De cet évènement, on retiendra avant tout l’image de nos Bleus soulevant le prestigieux trophée sous une pluie battante, le capitaine et « gardien », Hugo Lloris, brandissant la coupe, entouré de ses co-équipiers fous de bonheur : M’Bappe, Pogba, Griezmann, Giroud, Kanté, et les autres, tous accrochés en une grappe joyeuse. Un chantons sous la pluie revisité pour une nouvelle conception du management : le tout-collectif. Car c’est bien des flots de joie qui s’offraient à nous sur ces visages ruisselants et enivrés.

« Si l'homme des cavernes avait su rire, le cours de l'histoire eût été changé», disait Oscar Wilde. Apparemment Poutine n’a pas su sourire, et même s’il lui en coûte, le cours de l’histoire ne sera pas changé, les Français sont et resteront dans l’histoire du foot, les champions de la Coupe du Monde 2018 sur les terres de Russie.

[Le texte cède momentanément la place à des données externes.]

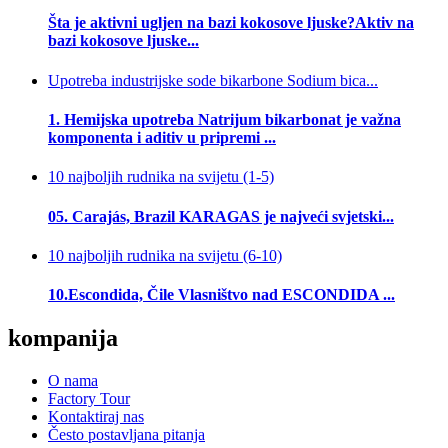
Šta je aktivni ugljen na bazi kokosove ljuske?Aktiv na
bazi kokosove ljuske...
Upotreba industrijske sode bikarbone Sodium bica...
1. Hemijska upotreba Natrijum bikarbonat je važna
komponenta i aditiv u pripremi ...
10 najboljih rudnika na svijetu (1-5)
05. Carajás, Brazil KARAGAS je najveći svjetski...
10 najboljih rudnika na svijetu (6-10)
10.Escondida, Čile Vlasništvo nad ESCONDIDA ...
kompanija
O nama
Factory Tour
Kontaktiraj nas
Često postavljana pitanja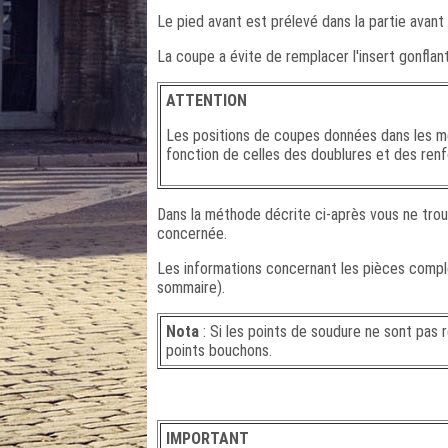
Le pied avant est prélevé dans la partie avant
La coupe a évite de remplacer l'insert gonflan
ATTENTION
Les positions de coupes données dans les m
fonction de celles des doublures et des renf
Dans la méthode décrite ci-après vous ne trouv
concernée.
Les informations concernant les pièces complé
sommaire).
Nota
: Si les points de soudure ne sont pas 
points bouchons.
IMPORTANT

Alors, merci à eux, merci à tous ceux qui ont “mouillé le maillot”, car le spectacle de la calvitie naissante de Didier Deschamps et de joueurs sublimés et sublimes, constellés d’étiquettes jaunes comme des étoiles, post-it amoureux tombés du Ciel (encore des messages!?), fut un moment jubilatoire et mémorable.